Go through the data line by line. Copy each one holding the string "shoulder".

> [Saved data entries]
• • • • • • •
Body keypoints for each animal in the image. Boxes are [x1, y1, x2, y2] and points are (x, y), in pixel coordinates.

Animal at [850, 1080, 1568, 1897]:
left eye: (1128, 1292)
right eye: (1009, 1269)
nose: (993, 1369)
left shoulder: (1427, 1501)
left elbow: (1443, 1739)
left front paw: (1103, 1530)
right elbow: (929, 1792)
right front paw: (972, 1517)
• • • • • • •
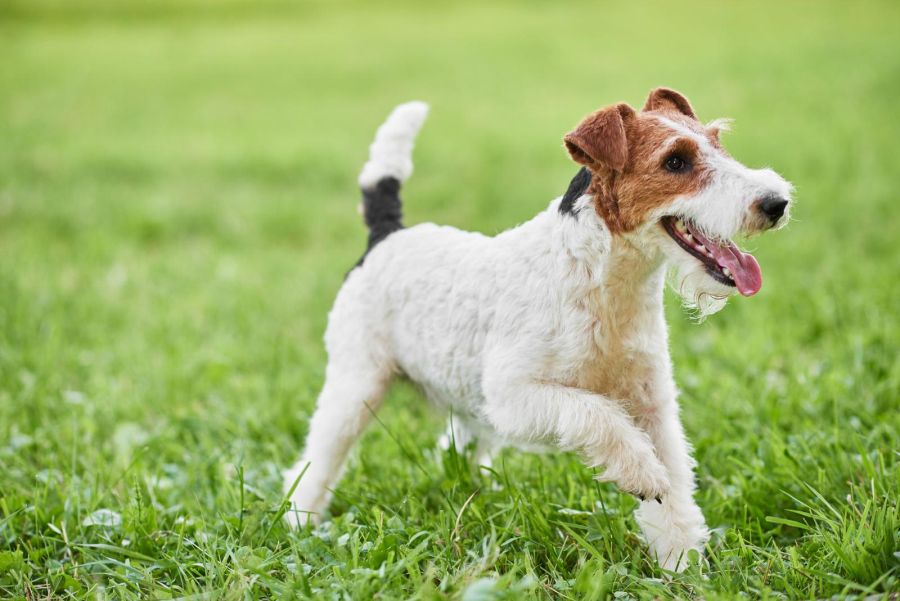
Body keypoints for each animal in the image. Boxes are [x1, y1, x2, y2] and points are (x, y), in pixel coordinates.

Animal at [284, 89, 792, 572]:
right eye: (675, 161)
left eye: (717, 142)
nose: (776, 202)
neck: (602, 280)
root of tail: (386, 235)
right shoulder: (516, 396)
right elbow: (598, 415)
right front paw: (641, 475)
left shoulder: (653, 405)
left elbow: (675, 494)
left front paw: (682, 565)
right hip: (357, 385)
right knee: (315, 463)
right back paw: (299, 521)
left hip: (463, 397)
• • • • • • •
> [Finished task]
left shoulder: (1427, 1501)
right shoulder: (516, 396)
left shoulder: (653, 405)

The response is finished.